TAREFA
Por favor, dê prosseguimento ao texto sobre Alberto Caeiro a partir do ponto em que ele termina.

TEXTO PARA ANÁLISE
···

Considerado o mestre dos demais heterônimos e o próprio ortônimo de Fernando Pessoa, calmo, naturalmente conciliado consigo mesmo e com o mundo, Alberto Caeiro possui a mansidão e a sabedoria que os outros invejam. Aproxima-se da postura do Zen Budismo. Para Caeiro, o importante é ver e ouvir: "A sensação é tudo (...) e o pensamento é uma doença".
Alberto Caeiro é o mais objetivo dos heterônimos. Busca o objetivismo absoluto, eliminando todos os vestígios da subjetividade. É o poeta que se volta para a fruição direta da Natureza; busca "as sensações das coisas tais como são". Opõe-se radicalmente ao intelectualismo, à abstração, à especulação metafísica e ao misticismo. Neste sentido, é o antípoda de Fernando Pessoa "ele-mesmo", é a negação do mistério, do oculto.
Coerente com a posição materialista, antiintelectualista, adota uma linguagem simples, direta, com a naturalidade de um discurso oral. Os versos simples e diretos, próximos do livre andamento da prosa, privilegiam o nominalismo, a "sensação das coisas tais como são". É o menos "culto" dos heterônimos, o que menos conhece a Gramática e a Literatura. Mas, sob a aparência exterior de uma justaposição arbitrária e negligente de versos livres, há uma organização rítmica cuidada e coerente. Caeiro é o abstrador paradoxalmente inimigo de abstrações; daí a secura e pobreza lexical de seu estilo.
A obra em estudo, Poemas Completos de Alberto Caeiro, traz um prefácio de Ricardo Reis (outro heterônimo de Fernando Pessoa, já comentado nesse estudo) que salienta o seguinte:
"Ignorante da vida e quase ignorante das letras, quase sem convívio nem cultura, fez Caeiro a sua obra por um progresso imperceptível e profundo, como aquele que dirige, através das consciências inconscientes dos homens, o desenvolvimento lógico das civilizações. Foi um progresso de sensações, ou, antes, de maneiras de as ter, e uma evolução íntima de pensamentos derivados de tais sensações progressivas.

···

DADOS PARA REVISÃO
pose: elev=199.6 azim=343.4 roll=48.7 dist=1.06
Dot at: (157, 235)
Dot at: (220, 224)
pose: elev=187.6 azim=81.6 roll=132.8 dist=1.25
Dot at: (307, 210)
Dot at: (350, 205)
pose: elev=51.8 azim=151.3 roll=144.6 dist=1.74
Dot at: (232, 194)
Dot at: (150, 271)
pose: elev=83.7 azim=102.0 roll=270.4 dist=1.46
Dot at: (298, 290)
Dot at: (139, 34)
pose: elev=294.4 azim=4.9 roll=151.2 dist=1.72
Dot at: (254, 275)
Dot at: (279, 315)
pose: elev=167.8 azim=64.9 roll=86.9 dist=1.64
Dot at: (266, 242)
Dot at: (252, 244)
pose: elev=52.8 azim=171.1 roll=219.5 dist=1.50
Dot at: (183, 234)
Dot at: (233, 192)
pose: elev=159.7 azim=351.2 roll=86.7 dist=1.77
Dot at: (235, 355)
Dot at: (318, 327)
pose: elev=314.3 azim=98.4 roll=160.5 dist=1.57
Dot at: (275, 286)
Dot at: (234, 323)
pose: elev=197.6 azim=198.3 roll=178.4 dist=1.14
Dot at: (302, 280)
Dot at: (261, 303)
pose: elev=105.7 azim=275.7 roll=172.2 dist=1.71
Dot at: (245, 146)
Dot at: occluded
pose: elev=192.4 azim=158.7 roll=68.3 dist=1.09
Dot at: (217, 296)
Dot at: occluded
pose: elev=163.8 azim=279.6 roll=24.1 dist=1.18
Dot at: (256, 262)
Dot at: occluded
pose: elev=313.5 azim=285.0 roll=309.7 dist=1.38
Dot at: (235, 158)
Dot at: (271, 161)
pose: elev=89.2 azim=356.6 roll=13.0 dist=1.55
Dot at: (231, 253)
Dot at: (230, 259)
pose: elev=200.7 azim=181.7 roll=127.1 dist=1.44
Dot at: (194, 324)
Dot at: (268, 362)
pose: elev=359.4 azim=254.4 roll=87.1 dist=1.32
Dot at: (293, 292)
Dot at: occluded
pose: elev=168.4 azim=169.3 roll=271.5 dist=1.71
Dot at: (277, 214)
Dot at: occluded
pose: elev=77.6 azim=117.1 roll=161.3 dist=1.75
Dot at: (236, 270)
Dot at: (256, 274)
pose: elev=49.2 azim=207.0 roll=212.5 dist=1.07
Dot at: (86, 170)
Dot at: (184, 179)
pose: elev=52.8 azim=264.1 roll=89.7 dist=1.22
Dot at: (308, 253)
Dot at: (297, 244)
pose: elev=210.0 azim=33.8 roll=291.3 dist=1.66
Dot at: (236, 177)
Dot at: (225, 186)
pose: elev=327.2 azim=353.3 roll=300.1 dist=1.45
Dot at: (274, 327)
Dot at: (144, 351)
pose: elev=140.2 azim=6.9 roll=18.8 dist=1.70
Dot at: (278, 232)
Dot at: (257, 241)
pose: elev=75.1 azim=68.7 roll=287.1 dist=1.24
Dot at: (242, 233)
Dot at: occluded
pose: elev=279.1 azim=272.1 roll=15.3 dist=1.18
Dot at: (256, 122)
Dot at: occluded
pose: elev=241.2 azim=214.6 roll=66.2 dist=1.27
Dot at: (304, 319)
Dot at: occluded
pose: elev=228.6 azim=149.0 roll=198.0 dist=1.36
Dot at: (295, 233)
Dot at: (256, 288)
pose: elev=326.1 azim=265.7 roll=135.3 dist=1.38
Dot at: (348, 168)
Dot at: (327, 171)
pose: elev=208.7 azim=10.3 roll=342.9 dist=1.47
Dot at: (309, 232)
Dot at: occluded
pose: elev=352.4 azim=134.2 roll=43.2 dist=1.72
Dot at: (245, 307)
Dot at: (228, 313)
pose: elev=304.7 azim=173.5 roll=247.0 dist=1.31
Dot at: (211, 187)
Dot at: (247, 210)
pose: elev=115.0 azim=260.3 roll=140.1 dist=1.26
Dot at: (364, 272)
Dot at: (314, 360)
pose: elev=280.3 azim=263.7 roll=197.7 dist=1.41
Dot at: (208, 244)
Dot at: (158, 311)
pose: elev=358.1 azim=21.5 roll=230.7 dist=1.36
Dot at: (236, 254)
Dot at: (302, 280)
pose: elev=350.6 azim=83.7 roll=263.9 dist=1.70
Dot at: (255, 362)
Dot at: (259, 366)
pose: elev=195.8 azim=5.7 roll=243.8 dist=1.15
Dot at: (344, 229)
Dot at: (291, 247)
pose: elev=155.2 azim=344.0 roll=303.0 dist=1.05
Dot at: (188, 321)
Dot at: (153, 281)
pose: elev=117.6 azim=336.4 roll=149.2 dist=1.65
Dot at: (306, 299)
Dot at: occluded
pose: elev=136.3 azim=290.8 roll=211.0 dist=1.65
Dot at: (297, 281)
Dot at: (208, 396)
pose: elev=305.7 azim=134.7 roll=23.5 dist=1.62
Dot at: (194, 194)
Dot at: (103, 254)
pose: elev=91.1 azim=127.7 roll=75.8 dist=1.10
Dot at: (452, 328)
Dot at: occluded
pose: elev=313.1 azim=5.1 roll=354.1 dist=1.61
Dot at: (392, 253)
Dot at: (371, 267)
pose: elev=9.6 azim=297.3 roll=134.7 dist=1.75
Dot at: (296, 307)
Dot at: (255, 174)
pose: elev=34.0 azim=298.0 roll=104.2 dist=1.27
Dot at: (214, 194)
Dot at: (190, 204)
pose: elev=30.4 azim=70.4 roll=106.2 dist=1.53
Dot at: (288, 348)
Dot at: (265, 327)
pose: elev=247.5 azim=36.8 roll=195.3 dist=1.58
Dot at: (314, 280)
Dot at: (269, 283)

···

RESULTADO DA TAREFA
Por uma intuição sobre-humana, como aquelas que fundam religiões para sempre, porém a que não assenta o título de religiosa, por isso que como o sol e a chuva, repugna toda a religião e toda a metafísica, este homem descobriu o mundo sem pensar nele, e criou um conceito do universo que não contém meras interpretações. Pensei, quando primeiro me foi entregada a empresa de prefaciar estes livros, em fazer um largo estudo, crítico e excursivo, sobre a obra de Caeiro e a sua natureza e destino fatal.
Tentei com abundância escrevê-lo. Porém não pude fazer estudo algum que me satisfizesse. Não se pode comentar, porque se não pode pensar, o que é directo, como o céu e a terra; pode tão-somente ver-se e sentir-se. Toda obra fala por si, [...] quem não entende não pode entender, e não há pois que explicar-lhe."
Ainda, no prefácio, Reis afirma que a obra é dedicada, por desejo do próprio autor, à memória de Cesário Verde. Fernando Pessoa em sua carta a Adolfo Casais Monteiro afirma sobre Alberto Caeiro: "Caeiro nasceu em Lisboa, mas viveu quase toda a sua vida no campo. Não teve profissão nem educação quase alguma... Era louro sem cor, olhos azuis; morreram-lhe cedo o pai e a mãe, e deixou-se ficar em casa, vivendo de uns pequenos rendimentos. Vivia com uma tia velha, tia-avó. Morreu de tuberculose em 1915".